Start SUPPLIED DATA
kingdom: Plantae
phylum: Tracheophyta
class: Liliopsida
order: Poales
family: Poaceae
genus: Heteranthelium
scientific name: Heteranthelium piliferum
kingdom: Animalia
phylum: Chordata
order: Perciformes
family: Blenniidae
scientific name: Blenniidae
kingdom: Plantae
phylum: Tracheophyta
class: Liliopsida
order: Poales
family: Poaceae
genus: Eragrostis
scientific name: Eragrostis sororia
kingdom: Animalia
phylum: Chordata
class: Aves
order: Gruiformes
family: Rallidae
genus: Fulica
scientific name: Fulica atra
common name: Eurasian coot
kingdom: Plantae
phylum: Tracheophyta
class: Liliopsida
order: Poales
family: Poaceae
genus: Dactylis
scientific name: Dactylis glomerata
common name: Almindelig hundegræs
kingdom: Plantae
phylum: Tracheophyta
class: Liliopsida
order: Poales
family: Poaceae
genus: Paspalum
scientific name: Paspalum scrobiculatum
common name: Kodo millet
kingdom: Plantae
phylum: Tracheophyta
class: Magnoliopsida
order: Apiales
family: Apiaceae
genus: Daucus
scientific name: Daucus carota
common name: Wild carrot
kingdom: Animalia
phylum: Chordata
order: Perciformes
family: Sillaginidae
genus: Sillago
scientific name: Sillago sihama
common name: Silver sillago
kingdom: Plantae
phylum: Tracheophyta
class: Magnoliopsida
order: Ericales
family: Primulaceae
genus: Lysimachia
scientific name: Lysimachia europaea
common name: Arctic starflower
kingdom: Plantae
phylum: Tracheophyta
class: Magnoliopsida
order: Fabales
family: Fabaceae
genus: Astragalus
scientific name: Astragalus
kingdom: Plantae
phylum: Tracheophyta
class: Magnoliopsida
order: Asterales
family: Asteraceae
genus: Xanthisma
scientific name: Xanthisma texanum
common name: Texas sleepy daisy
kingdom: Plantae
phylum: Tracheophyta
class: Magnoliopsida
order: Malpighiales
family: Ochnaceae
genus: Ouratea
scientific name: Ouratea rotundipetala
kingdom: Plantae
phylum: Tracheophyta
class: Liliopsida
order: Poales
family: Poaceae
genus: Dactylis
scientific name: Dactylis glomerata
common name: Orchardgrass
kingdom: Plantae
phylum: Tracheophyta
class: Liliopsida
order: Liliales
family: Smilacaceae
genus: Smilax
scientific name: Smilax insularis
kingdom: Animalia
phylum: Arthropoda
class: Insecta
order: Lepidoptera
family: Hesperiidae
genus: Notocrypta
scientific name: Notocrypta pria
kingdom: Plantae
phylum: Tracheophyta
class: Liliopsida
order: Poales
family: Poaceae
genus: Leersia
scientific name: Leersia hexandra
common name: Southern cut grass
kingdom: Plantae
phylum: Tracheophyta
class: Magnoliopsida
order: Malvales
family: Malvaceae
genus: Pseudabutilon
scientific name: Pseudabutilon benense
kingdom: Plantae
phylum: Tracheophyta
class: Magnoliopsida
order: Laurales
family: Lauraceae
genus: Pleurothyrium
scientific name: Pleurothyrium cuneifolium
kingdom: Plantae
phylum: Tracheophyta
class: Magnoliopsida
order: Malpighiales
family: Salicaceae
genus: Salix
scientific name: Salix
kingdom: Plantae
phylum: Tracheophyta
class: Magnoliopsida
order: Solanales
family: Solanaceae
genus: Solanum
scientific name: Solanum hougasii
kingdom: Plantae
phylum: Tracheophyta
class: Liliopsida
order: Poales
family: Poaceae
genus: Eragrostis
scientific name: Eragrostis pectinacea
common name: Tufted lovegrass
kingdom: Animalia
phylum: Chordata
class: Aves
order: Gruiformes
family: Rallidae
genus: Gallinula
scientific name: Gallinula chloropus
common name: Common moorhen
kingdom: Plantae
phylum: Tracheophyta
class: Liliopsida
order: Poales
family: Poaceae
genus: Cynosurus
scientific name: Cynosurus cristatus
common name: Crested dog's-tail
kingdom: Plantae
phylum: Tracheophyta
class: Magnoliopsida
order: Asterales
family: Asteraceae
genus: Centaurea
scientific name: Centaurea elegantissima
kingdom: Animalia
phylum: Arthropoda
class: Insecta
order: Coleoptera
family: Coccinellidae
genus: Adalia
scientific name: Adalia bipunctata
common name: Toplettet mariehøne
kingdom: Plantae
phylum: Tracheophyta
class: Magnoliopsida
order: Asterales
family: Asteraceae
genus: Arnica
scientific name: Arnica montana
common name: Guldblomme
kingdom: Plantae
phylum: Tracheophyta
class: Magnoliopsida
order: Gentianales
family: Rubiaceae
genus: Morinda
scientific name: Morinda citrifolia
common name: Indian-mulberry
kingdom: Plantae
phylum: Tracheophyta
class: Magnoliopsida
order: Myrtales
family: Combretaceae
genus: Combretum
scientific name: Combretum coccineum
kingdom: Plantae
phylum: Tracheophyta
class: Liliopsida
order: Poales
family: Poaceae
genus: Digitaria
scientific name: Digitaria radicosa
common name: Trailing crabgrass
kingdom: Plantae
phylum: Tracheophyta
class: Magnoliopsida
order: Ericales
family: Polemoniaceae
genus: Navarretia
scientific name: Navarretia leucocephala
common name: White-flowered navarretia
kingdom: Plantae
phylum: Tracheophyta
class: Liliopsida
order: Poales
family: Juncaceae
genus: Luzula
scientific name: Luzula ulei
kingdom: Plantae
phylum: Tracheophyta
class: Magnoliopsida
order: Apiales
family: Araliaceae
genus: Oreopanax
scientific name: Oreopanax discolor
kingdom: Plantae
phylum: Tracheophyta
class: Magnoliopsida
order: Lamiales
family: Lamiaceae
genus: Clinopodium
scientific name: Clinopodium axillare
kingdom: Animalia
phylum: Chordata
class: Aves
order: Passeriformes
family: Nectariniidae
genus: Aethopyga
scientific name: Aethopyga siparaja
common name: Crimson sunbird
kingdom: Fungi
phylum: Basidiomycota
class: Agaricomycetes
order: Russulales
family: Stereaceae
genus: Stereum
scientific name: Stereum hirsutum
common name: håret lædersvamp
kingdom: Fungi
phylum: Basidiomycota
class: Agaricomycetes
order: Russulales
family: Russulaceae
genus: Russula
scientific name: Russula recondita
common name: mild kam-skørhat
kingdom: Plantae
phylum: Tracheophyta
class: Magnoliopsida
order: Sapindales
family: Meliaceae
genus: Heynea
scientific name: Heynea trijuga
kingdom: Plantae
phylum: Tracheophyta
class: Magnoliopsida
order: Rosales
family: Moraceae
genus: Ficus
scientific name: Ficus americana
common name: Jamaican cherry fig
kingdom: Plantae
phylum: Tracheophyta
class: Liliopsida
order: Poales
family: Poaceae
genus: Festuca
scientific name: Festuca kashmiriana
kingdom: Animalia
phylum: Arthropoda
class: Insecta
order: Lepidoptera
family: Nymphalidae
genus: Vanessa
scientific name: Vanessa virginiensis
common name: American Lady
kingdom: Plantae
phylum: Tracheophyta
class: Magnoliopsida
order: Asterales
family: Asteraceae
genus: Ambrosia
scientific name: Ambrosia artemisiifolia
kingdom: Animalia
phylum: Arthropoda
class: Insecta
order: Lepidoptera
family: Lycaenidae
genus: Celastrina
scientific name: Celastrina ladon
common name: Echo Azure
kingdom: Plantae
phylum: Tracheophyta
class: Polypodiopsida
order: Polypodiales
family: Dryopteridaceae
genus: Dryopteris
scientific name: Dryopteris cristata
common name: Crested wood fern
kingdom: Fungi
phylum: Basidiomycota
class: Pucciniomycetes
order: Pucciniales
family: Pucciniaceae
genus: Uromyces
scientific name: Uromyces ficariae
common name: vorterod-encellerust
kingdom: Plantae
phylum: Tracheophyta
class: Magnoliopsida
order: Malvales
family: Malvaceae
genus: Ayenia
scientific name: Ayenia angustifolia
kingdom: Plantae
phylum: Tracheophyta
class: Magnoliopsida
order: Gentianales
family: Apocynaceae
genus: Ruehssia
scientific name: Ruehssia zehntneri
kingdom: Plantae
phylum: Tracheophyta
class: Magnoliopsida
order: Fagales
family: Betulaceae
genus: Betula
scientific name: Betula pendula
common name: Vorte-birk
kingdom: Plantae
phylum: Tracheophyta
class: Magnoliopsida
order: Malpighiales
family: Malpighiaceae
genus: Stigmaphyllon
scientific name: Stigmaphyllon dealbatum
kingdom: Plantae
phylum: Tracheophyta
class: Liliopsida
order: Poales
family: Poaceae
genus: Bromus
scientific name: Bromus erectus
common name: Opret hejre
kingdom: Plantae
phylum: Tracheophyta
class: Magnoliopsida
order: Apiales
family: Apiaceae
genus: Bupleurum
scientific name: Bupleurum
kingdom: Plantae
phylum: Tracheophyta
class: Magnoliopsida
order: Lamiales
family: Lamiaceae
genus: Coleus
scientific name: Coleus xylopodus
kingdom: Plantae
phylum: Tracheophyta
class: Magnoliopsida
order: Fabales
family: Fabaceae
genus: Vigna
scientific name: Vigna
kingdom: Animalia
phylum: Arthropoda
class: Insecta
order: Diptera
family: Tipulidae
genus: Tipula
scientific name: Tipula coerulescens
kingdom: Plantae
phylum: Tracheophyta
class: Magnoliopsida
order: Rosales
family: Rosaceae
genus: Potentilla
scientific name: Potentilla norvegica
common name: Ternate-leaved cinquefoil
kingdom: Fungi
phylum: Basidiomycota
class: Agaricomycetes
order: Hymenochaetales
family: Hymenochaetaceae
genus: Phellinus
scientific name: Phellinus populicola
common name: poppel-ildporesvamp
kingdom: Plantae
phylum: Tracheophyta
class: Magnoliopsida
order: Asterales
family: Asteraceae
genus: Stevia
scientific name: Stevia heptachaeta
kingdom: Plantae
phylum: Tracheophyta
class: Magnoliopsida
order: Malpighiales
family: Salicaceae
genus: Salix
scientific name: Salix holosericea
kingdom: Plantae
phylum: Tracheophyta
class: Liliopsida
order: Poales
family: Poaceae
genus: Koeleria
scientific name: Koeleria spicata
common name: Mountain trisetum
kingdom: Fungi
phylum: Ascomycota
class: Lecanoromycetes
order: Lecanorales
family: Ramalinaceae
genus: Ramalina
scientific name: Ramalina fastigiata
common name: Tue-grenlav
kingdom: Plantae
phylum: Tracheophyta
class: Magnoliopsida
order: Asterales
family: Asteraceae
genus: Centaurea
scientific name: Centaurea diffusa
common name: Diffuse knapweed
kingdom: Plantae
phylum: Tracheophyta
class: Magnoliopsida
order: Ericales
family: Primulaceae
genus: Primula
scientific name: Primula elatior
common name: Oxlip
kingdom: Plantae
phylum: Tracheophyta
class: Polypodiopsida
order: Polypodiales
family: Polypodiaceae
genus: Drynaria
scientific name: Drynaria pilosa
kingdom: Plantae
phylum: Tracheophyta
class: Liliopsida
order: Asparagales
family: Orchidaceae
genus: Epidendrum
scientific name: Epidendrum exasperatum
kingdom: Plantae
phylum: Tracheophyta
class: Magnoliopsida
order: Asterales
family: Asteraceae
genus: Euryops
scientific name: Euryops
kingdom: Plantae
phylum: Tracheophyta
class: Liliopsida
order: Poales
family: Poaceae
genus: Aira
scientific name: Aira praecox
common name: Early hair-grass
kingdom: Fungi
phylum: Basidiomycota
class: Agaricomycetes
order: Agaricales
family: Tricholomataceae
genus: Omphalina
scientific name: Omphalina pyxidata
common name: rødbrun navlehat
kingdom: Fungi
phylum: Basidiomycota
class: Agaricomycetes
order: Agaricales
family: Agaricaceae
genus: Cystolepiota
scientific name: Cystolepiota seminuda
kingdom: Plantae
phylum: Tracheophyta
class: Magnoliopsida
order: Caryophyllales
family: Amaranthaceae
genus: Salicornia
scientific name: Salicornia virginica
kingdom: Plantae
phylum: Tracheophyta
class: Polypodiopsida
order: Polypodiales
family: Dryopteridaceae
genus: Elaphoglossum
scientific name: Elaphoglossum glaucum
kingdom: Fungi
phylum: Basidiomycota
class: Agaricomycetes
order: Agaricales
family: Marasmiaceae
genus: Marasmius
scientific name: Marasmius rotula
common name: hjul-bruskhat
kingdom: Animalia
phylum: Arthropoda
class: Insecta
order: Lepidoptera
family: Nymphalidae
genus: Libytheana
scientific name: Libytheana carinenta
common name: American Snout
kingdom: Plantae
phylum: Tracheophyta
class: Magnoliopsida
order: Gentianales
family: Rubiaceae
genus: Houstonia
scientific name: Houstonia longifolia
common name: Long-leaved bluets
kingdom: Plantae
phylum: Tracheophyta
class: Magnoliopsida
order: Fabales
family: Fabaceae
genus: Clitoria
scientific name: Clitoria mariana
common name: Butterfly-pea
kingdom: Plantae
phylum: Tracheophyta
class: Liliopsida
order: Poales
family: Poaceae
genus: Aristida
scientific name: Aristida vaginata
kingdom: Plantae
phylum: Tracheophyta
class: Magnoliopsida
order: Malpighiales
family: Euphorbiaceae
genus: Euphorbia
End SUPPLIED DATA
§ DIRECTIVE
Starting with the line that contains "genus: Heynea" and going on through the line that contains "genus: Dryopteris", change every "common name" to "vernacular name". Give back only those lines, with all else unchanged.

§ EXERCISE SOLUTION
genus: Heynea
scientific name: Heynea trijuga
kingdom: Plantae
phylum: Tracheophyta
class: Magnoliopsida
order: Rosales
family: Moraceae
genus: Ficus
scientific name: Ficus americana
vernacular name: Jamaican cherry fig
kingdom: Plantae
phylum: Tracheophyta
class: Liliopsida
order: Poales
family: Poaceae
genus: Festuca
scientific name: Festuca kashmiriana
kingdom: Animalia
phylum: Arthropoda
class: Insecta
order: Lepidoptera
family: Nymphalidae
genus: Vanessa
scientific name: Vanessa virginiensis
vernacular name: American Lady
kingdom: Plantae
phylum: Tracheophyta
class: Magnoliopsida
order: Asterales
family: Asteraceae
genus: Ambrosia
scientific name: Ambrosia artemisiifolia
kingdom: Animalia
phylum: Arthropoda
class: Insecta
order: Lepidoptera
family: Lycaenidae
genus: Celastrina
scientific name: Celastrina ladon
vernacular name: Echo Azure
kingdom: Plantae
phylum: Tracheophyta
class: Polypodiopsida
order: Polypodiales
family: Dryopteridaceae
genus: Dryopteris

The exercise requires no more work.